Jennifer McKiernanpolitical reporter
Public address mediaHome Secretary Shabana Mahmood will announce plans to speed up deportations of illegal immigrants as part of a radical overhaul of the UK’s asylum policy.
In a statement to MPs on Monday, he will outline his plans to end multiple appeals against the expulsion and for a review of human rights legislation.
Those granted asylum will only be granted temporarily and will be returned to their homes if their country is ever deemed safe. They will have to wait 20 years to request permanent installation.
Mahmood also warns that the UK will stop granting visas to people from three African countries if their governments do not improve cooperation in removing illegal immigrants.
Mahmood told the BBC on Sunday: “This is a moral mission for me, because I can see that illegal migration is tearing our country apart, it is dividing communities.”
Conservative Home Secretary Chris Philp said he would go further and deport rejected asylum seekers “within a week”.
The plans have sparked criticism from some Labor MPs, including Rachael Maskell, who said the government was going in “the completely wrong direction” on immigration.
The government wants to reduce the number of people arriving in the UK on small boats and the reforms aim to speed up deportations of failed asylum seekers and foreign criminals, as well as make it harder for successful asylum seekers to stay.
Under the plans, people will be restricted to arguing their grounds of appeal within a single appeal and, if the case fails, they will be deported.
The government will follow the Danish model of creating an independent body to expedite the deportation of foreign criminals and cases with little prospect of success through the appeals system.
As part of the reforms, Mahmood wants to review how human rights legislation, including Article 8 of the European Convention on Human Rights (ECHR), which covers the right to family life, is applied in migration court cases.
Only those who have immediate family in the UK, such as a parent or child, will be able to use Article 8 as a reason to stay.
The UK will join other countries in reforming Article 3 of the ECHR, which is designed to give people protection from inhuman or degrading treatment.
The government believes this has been used to support unreasonable claims, including blocking the deportation of serious criminals because their health care needs cannot be met.
Similarly, the Home Office said the Modern Slavery Act will be tightened to prevent last-minute claims to block the expulsion.
Prime Minister Keir Starmer said the reforms would end “endless calls” to increase deportations of “those who have no right to be here”.
Mahmood said the reforms recognized that the “pace and scale” of immigration had destabilized and divided communities and would allow the government to speed up the removal of those who have no right to be in Britain.
He continued: “To maintain the generosity that allows us to provide shelter, we must restore order and control.”
Previously, the Home Secretary told the BBC she would create new safe and legal routes for refugees through work and study routes.
Under the new measures, stricter restrictions will be imposed on successful asylum seekers, whose cases will be reviewed every two and a half years and, if their home country is deemed safe, they will be returned.

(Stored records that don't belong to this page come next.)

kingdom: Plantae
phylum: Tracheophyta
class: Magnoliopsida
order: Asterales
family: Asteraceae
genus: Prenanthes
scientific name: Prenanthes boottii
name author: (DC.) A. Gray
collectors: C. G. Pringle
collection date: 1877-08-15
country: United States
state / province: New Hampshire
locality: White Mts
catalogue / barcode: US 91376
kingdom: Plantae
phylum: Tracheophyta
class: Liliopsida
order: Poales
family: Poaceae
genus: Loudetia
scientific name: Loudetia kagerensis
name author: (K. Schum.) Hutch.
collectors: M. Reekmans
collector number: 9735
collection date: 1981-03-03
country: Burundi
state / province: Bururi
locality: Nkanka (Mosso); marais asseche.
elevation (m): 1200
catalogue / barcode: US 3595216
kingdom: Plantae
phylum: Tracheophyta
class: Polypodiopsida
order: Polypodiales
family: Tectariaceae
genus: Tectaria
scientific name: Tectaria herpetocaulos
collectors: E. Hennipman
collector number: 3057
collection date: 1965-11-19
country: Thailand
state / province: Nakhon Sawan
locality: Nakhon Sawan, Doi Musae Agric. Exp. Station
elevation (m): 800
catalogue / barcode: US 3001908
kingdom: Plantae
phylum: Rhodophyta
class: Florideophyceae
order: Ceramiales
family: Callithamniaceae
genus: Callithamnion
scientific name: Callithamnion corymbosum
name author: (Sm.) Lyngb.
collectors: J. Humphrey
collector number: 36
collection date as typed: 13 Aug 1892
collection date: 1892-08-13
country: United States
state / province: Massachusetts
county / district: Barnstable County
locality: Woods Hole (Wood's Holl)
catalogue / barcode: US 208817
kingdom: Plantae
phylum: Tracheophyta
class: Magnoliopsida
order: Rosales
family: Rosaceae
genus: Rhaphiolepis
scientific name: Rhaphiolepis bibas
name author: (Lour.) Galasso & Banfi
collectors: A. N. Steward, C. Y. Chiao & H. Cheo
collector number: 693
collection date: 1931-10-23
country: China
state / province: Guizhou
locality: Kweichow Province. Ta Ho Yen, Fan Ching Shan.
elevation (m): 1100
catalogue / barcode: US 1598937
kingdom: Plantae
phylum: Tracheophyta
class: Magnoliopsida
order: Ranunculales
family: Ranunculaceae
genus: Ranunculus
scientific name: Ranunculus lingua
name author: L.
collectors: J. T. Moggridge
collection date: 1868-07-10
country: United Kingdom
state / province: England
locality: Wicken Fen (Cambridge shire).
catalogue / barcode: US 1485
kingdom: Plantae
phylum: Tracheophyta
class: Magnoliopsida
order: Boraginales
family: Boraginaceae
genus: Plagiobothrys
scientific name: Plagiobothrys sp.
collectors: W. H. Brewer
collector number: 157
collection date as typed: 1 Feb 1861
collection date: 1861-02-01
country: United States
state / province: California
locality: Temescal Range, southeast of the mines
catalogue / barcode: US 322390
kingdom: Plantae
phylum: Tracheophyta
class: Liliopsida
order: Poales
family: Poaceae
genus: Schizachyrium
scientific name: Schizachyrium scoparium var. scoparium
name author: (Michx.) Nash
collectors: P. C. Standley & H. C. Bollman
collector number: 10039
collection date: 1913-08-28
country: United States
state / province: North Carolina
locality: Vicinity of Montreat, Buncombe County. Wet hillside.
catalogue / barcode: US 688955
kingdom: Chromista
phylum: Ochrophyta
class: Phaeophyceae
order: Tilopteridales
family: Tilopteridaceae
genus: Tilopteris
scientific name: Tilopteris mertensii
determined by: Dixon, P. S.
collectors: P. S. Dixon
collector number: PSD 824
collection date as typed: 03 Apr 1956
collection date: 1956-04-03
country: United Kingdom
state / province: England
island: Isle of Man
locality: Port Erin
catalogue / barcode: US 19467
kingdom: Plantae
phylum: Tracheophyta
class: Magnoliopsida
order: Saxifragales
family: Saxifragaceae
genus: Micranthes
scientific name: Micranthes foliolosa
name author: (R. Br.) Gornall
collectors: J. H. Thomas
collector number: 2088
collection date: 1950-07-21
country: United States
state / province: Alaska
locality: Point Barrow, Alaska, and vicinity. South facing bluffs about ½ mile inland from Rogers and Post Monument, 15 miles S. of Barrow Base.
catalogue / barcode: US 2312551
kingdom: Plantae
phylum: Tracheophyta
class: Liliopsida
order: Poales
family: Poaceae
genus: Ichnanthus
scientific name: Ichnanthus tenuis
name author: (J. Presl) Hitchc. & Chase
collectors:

A refugee will need to have resided in the UK for 20 years, compared to the current five years, to be able to apply for permanent residence or indefinite leave to remain.
They will not be able to bring family members to join them unless they are immediate relatives, including parents and children, and asylum seekers will not be guaranteed accommodation or weekly allowances.
“Years of limbo”
Asylum applications in Britain are at a record level, with around 111,000 applications in the year to June 2025, according to official figures.
The appeals system currently has a backlog of more than 50,000 and a wait time of at least a year.
There has also been criticism of the proposed reforms from within the Labor Party, with Maskell saying many of his fellow MPs were “really concerned”.
He said it was important to have a strong human rights framework and described “reordering our relationship with the ECHR” as a “step too far”.
Reform leader Nigel Farage said the Home Secretary “looks like a reform supporter”.
“It is a shame that the Human Rights Act, the ECtHR and their own MPs mean this will never happen,” he added.
Liberal Democrats home affairs spokesman Max Wilkinson said the government should “focus on processing applications quickly, getting it right first time and quickly deporting people who have no right to be here”.
Enver Solomon, executive director of the Refugee Council, said that rather than deterring migrants, the 20-year deadline would “leave people in limbo and tense anxiety for many, many years.”
As first reported in the Times, the threat of a visa ban for Angola, Namibia and the Democratic Republic of the Congo comes after thousands of illegal immigrants and criminals from the three nations were said to be in the UK.
A Home Office source said the countries were being attacked “for their unacceptably low cooperation and obstructive return processes”.